Disclosure Date: November 09, 2021 (last updated November 28, 2024)
In NLnet Labs Routinator prior to 0.10.2, a validation run can be delayed significantly by an RRDP repository by not answering but slowly drip-feeding bytes to keep the connection alive. This can be used to effectively stall validation. While Routinator has a configurable time-out value for RRDP connections, this time-out was only applied to individual read or write operations rather than the complete request. Thus, if an RRDP repository sends a little bit of data before that time-out expired, it can continuously extend the time it takes for the request to finish.

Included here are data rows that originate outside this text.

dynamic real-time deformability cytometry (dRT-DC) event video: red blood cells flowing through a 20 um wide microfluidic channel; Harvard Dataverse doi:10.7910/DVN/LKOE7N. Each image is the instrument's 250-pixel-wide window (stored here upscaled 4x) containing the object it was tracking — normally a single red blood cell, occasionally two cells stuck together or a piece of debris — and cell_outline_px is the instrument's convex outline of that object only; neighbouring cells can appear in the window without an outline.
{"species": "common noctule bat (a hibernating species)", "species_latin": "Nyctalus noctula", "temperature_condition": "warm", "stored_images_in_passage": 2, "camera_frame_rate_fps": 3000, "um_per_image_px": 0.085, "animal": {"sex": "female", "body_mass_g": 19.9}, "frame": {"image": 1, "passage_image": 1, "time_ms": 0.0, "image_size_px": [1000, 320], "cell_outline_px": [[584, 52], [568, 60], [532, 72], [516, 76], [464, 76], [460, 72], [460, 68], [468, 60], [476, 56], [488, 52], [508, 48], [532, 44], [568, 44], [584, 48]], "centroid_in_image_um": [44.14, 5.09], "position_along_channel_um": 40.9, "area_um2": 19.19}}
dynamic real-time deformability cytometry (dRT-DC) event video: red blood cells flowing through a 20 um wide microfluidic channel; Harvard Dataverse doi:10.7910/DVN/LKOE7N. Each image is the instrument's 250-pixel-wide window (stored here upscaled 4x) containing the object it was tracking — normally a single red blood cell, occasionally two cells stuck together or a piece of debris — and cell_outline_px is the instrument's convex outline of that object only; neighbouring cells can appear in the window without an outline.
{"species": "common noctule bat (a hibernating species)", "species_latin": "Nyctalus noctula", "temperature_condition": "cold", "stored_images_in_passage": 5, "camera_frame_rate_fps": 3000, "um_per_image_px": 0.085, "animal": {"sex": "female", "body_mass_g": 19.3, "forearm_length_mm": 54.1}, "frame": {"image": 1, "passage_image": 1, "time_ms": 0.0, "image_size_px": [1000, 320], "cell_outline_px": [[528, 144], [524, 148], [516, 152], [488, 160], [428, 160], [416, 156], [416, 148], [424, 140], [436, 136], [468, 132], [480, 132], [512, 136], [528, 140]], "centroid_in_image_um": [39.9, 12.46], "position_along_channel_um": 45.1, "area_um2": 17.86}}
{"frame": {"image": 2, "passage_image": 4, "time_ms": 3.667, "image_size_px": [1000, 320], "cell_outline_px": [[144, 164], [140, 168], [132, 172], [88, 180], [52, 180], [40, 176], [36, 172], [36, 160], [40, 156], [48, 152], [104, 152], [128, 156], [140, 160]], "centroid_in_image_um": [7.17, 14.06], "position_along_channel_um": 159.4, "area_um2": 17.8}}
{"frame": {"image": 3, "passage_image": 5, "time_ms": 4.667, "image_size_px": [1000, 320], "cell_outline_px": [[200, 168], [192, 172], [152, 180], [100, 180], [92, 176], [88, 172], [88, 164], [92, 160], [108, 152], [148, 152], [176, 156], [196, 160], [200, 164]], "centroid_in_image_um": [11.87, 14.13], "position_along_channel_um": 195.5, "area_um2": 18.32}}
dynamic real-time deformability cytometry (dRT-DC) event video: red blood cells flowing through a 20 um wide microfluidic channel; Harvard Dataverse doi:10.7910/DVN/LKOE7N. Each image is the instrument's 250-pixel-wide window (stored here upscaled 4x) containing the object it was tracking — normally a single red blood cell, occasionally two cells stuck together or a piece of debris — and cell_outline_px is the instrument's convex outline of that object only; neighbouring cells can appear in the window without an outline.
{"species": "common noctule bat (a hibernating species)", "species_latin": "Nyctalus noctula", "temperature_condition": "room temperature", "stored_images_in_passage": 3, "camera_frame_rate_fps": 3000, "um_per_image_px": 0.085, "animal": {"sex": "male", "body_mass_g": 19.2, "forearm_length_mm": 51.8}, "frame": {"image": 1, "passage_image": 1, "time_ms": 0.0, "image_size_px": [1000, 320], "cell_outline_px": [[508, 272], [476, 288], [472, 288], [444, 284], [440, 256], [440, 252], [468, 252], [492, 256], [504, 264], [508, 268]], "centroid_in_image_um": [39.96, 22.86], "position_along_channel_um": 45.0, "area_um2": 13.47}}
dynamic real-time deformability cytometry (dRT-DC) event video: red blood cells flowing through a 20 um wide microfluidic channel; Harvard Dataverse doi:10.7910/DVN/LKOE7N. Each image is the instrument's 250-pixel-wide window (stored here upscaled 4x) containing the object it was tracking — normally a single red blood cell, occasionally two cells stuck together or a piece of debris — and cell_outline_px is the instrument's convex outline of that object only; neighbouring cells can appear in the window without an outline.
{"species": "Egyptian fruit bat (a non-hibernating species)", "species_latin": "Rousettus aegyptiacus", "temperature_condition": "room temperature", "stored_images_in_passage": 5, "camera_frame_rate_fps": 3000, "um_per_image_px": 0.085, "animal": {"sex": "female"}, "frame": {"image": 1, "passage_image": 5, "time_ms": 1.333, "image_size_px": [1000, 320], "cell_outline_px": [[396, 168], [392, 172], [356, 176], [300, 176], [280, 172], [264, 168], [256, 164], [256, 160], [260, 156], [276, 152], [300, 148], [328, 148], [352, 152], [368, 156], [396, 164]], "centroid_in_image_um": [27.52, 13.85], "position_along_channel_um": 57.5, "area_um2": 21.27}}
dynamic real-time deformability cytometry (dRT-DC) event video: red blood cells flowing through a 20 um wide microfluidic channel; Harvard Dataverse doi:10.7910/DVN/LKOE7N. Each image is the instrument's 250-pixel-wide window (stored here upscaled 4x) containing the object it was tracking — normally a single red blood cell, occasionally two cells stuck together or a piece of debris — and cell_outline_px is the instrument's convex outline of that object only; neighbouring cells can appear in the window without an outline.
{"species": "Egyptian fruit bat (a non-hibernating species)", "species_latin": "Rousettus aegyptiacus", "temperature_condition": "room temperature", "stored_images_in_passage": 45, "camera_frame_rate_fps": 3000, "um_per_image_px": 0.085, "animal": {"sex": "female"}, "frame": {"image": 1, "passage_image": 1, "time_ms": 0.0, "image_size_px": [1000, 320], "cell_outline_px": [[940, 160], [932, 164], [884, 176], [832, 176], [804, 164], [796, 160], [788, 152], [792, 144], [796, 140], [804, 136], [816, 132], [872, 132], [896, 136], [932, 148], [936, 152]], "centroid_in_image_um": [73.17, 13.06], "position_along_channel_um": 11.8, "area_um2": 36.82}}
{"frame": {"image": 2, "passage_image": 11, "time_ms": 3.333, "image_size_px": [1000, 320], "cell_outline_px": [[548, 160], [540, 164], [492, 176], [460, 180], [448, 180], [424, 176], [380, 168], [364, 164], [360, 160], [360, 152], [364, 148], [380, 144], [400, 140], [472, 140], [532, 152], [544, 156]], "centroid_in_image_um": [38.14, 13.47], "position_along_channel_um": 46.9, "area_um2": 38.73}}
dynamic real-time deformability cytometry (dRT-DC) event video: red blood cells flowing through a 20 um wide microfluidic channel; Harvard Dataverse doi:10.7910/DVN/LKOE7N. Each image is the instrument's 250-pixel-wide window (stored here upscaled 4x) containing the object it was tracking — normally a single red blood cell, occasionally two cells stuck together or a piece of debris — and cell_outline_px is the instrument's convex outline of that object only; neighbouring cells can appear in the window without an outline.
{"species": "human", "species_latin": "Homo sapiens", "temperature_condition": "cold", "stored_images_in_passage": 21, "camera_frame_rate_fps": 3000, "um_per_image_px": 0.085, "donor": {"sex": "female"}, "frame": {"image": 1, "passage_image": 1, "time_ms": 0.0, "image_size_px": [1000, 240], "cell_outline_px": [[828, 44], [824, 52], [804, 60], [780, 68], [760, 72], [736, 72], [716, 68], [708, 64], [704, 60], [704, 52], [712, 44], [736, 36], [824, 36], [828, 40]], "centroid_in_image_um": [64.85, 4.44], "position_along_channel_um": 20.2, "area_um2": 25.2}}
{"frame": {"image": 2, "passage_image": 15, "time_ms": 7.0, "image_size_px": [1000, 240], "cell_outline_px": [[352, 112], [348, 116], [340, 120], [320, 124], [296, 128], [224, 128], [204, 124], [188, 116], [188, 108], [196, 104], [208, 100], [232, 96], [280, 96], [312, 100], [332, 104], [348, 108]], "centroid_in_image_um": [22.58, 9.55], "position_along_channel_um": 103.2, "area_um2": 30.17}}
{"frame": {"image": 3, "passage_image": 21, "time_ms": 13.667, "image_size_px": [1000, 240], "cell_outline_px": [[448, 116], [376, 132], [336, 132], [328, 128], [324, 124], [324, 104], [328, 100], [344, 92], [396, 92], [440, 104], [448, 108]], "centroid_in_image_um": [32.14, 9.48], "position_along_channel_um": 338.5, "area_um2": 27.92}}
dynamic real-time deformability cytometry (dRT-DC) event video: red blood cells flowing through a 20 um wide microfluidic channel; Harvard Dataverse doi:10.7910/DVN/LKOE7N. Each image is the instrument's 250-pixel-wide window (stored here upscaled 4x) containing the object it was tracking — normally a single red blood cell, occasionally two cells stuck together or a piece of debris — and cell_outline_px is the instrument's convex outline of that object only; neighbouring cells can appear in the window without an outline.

Since validation will only continue once the update of an RRDP repository has concluded, this delay will cause validation to stall, leading to Routinator continuing to serve the old data set or, if in the initial validation run directly after starting, never serve any data at all.
Attacker Value
Unknown

CVE-2021-41531

Disclosure Date: September 21, 2021 (last updated February 23, 2025)
NLnet Labs Routinator prior to 0.10.0 produces invalid RTR payload if an RPKI CA uses too large values in the max-length parameter in a ROA. This will lead to RTR clients such as routers to reject the RPKI data set, effectively disabling Route Origin Validation.
Attacker Value
Unknown

CVE-2020-17366

Disclosure Date: August 05, 2020 (last updated February 21, 2025)
An issue was discovered in NLnet Labs Routinator 0.1.0 through 0.7.1. It allows remote attackers to bypass intended access restrictions or to cause a denial of service on dependent routing systems by strategically withholding RPKI Route Origin Authorisation ".roa" files or X509 Certificate Revocation List files from the RPKI relying party's view.
Attacker Value
Unknown

CVE-2025-0638

Last updated January 23, 2025
The initial code parsing the manifest did not check the content of the file names yet later code assumed that it was checked and panicked when encountering illegal characters, resulting in a crash of Routinator.